A Certainty Will Search is used by members of the public and professionals every day as a safeguarding measure to ensure that that the last Will of the deceased is located and their estate can therefore be distributed correctly. The National Will Register assists in ensuring that everything has been done to locate the last Will of the deceased.
In this case study, Sarah Gill, Paralegal at Cullimore Dutton explains a recent case where the firm conducted a Certainty Will Search to ensure that they were distributing an estate correctly. Sarah comments: “When the deceased passed away, one of her sons who lived abroad notified the firm. The family was aware that the deceased had written a Will with the firm in 2018 and that due to both of her sons living abroad, had appointed the firm as the executor of the estate.”
“The deceased was divorced and had lived on her own for many years. The estate was worth £350,000 which included a property that needed to be sold. Although the Will was only made three years before the deceased passed away, as a professional it is not worth the risk of a later unknown Will coming to light after the estate has been distributed so we advised that a Will search should be conducted. A Certainty Will Search is recognised as an adequate search to prove that you have done everything you can to locate any later Wills.”
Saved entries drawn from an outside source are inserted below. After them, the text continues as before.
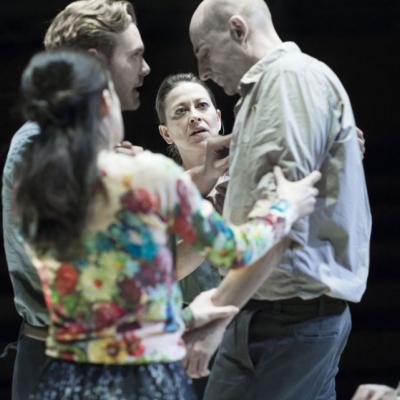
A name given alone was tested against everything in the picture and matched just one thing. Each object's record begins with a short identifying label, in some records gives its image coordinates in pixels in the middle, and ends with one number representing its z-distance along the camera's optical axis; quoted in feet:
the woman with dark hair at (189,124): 22.49
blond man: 17.51
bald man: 15.93
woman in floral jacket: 13.12
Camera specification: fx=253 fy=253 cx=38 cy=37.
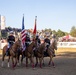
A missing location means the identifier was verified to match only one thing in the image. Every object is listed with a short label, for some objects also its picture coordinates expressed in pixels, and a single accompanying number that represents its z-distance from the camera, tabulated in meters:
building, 44.84
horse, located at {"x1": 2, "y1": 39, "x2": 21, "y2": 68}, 17.85
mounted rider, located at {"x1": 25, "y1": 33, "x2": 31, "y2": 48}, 18.98
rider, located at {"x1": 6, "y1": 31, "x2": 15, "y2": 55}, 19.02
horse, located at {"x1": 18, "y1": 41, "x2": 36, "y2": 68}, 18.27
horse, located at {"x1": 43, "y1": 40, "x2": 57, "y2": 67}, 19.78
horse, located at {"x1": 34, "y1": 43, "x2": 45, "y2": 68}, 18.63
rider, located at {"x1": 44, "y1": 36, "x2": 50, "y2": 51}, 19.43
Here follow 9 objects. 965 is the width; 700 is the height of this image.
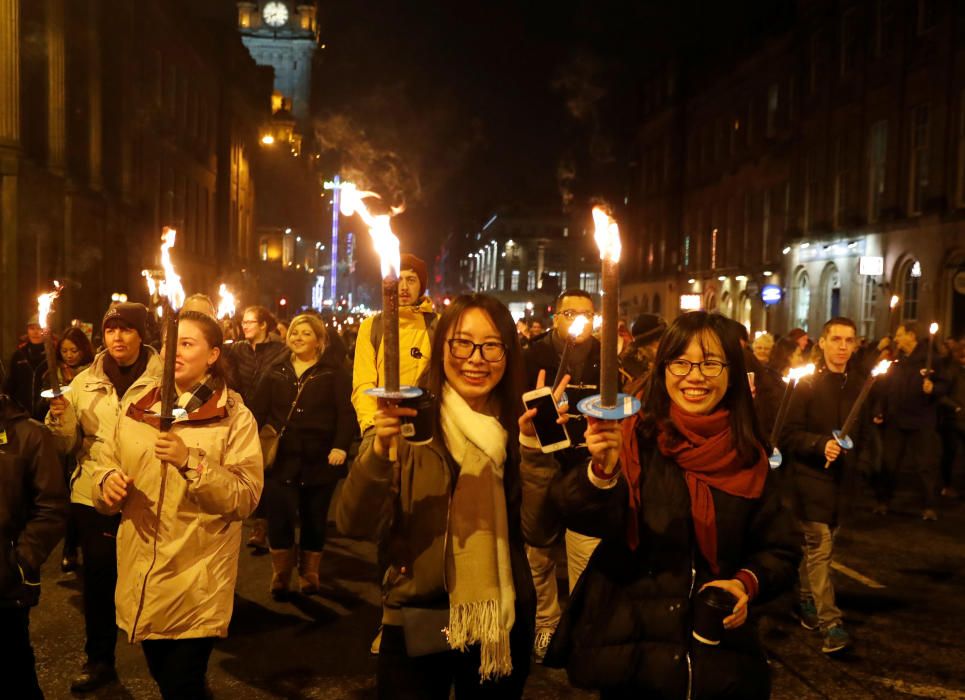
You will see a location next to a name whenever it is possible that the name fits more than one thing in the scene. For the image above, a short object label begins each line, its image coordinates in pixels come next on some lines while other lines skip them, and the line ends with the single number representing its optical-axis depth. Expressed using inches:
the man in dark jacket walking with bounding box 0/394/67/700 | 148.1
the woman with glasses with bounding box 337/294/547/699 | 124.0
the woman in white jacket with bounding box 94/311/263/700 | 155.1
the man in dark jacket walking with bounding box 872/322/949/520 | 441.4
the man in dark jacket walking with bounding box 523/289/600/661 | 221.9
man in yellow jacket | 218.2
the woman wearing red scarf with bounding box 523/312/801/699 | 117.7
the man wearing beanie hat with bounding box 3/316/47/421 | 362.6
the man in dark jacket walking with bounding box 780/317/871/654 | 242.2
Sarah conducted a Will Search Combined that searches for Wills that have been registered on The National Will Register and for Wills that have not yet been registered.
Sarah continues: “The Certainty Will Search confirmed that we were in possession of the last Will of the deceased. We were therefore able to obtain a Grant of Probate and proceed with distributing the estate to the named beneficiaries in the Will.”
“At Cullimore Dutton, we have incorporated Will Registration into our internal estate planning process and always advise that a Certainty Will Search is conducted when we are acting as a Professional Executor or when an estate is intestate. This not only protects the executors but also the beneficiaries of an estate.”